Задания для выполнения
1/ Какую пьесу Булгакова, согласно приведенной во фрагменте о Булгакове цитате из Википедии, одобрил Сталин, но запретили к печатанию и постановке?
2/ Продолжите фрагмент о Булгакове, начав сразу после его последней фразы «Ну, Булгаков!».

====== Фрагмент текста

По правде говоря, изгнали Булгакова правильно: не с его идейными установками было советским искусством руководить.

* * *

В «Булгаковской энциклопедии»:

«В „Под пятой“ [дневниковые записи — А. Б.] проявился свойственный Булгакову бытовой антисемитизм. Он [Булгаков — А. Б.] всячески подчеркивает еврейскую национальность несимпатичных ему людей, вроде издателя „Белой гвардии“ З. Л. Каганского или некоторых руководителей „Накануне“. Возможно, подобное отношение к евреям укрепилось у него еще в семье. (…) В то же время, черносотенно-погромных настроений Булгаков не разделял…»

* * *

Из Википедии:

«В 1939 году Булгаков работает (…) над пьесой о Сталине („Батум“). Пьеса была одобрена Сталиным, но вопреки ожиданиям писателя она была запрещена к печатанию и постановке.»

Ну, Булгаков!

============
====== Исходные данные

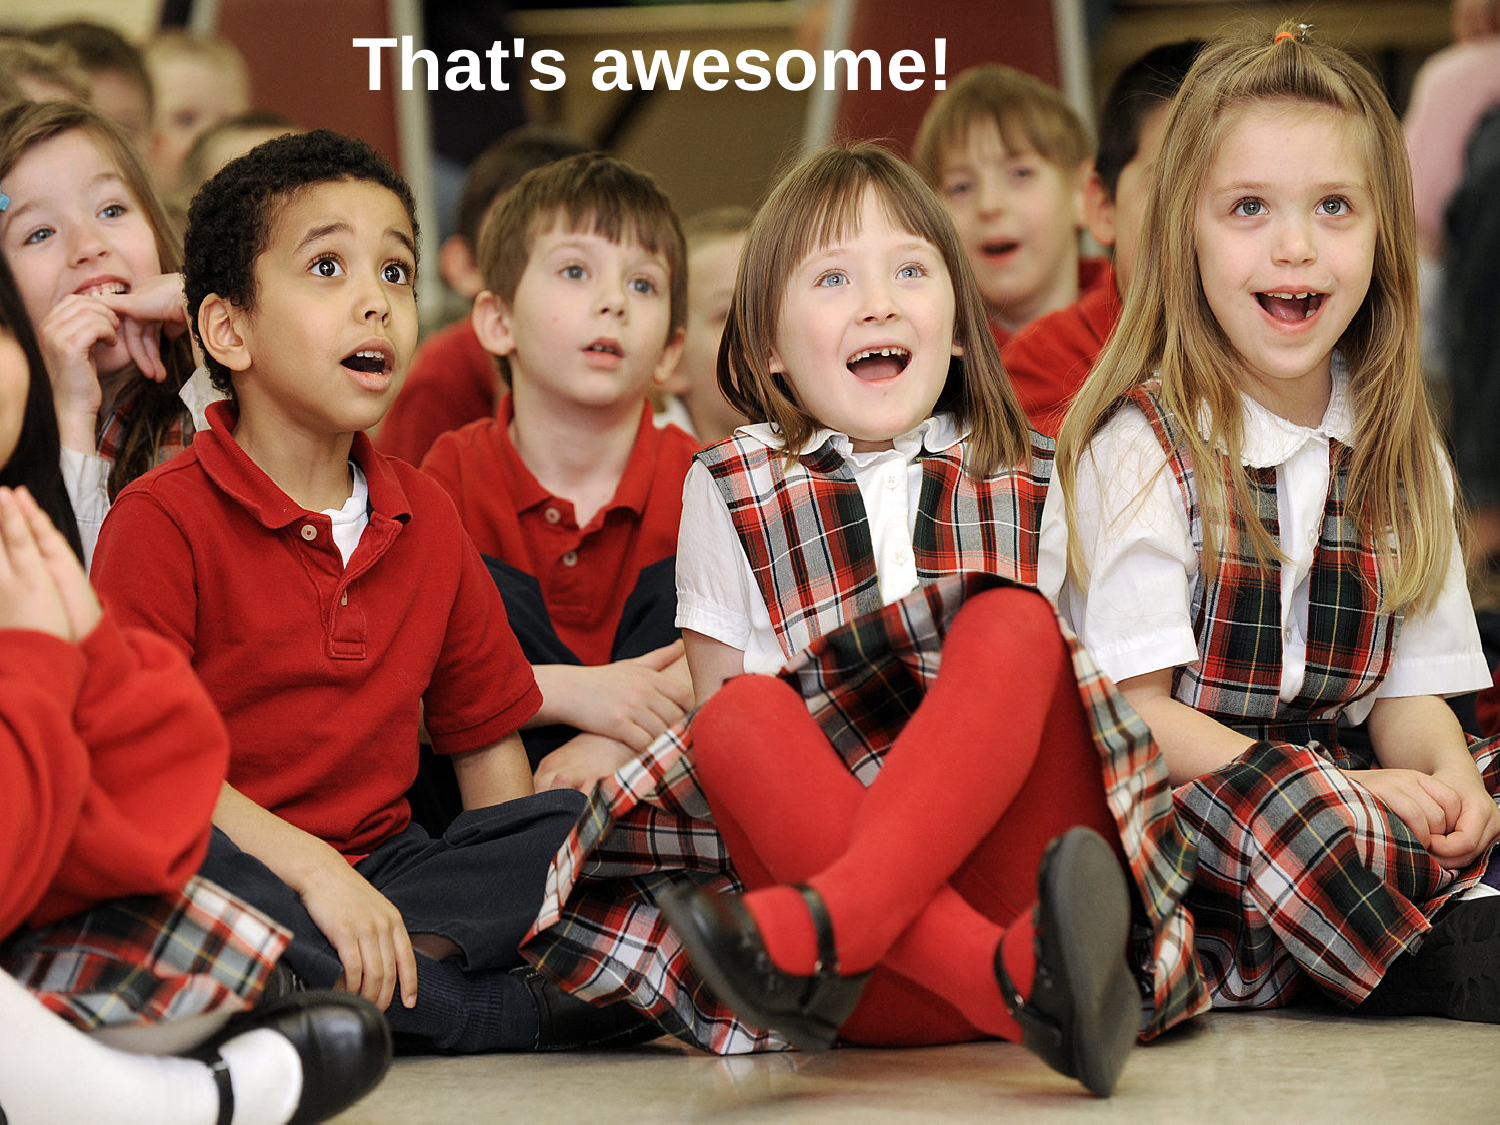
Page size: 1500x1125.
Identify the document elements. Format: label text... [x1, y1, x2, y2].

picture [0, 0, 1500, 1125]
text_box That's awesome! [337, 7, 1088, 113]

============

Ответы к упражнению
1/ Пьесу о Сталине «Батум».

2/
* * *

Из «Письма Правительству СССР» (1930):

«Попыток же сочинить коммунистическую пьесу я даже не производил, зная заведомо, что такая пьеса у меня не выйдет.»

«Произведя анализ моих альбомов вырезок, я обнаружил в прессе СССР за десять лет моей литературной работы 301 отзыв обо мне. Из них: похвальных — было 3, враждебно-ругательных — 298.»

«Но когда германская печать пишет, что „Багровый остров“ — это „первый в СССР призыв к свободе печати“ („Молодая гвардия“ N1 — 1929 г., — она пишет правду. Я в этом сознаюсь. Борьба с цензурой, какая бы она ни была и при какой бы власти она ни существовала, — мой писательский долг, так же, как и призывы к свободе печати. Я горячий поклонник этой свободы и полагаю, что, если кто-нибудь из писателей задумал бы доказывать, что она ему не нужна, он уподобился бы рыбе, публично уверяющей, что ей не нужна вода.»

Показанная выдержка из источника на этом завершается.